What the task requires –
Find and copy each line in the material below where the string "negativo" occurs.

The input –

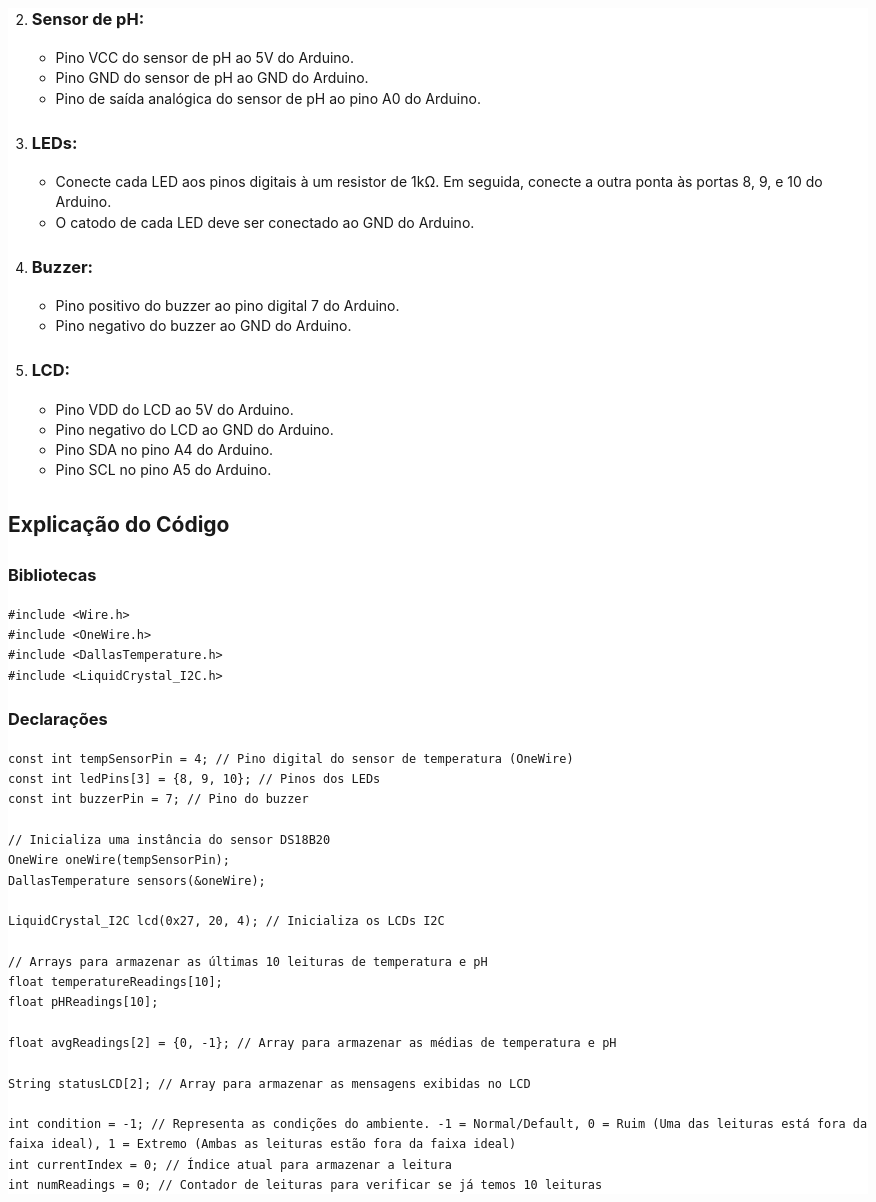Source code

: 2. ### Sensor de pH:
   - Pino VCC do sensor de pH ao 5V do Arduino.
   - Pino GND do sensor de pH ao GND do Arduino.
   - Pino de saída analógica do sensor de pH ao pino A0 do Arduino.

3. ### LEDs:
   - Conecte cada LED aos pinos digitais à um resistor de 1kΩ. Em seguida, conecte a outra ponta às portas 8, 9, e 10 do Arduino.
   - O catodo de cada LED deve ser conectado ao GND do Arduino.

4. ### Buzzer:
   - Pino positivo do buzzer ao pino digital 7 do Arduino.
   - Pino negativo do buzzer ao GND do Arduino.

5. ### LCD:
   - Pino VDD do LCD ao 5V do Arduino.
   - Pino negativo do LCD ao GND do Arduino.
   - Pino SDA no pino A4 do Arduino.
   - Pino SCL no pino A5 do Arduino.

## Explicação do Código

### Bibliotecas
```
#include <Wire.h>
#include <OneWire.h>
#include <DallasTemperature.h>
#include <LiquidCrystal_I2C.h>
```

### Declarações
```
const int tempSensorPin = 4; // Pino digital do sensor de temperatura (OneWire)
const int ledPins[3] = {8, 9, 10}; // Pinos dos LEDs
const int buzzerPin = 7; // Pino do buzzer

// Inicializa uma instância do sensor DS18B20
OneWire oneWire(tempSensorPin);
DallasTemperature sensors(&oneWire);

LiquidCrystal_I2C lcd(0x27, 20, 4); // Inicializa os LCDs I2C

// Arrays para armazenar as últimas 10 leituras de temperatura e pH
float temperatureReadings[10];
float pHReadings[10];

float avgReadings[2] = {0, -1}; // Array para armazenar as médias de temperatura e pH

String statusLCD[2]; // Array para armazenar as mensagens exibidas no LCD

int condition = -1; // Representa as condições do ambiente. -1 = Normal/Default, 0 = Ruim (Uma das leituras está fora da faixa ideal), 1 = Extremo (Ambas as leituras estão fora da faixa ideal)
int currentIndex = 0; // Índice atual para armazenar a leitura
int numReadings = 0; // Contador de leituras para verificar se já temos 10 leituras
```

Reply –
   - Pino negativo do buzzer ao GND do Arduino.
   - Pino negativo do LCD ao GND do Arduino.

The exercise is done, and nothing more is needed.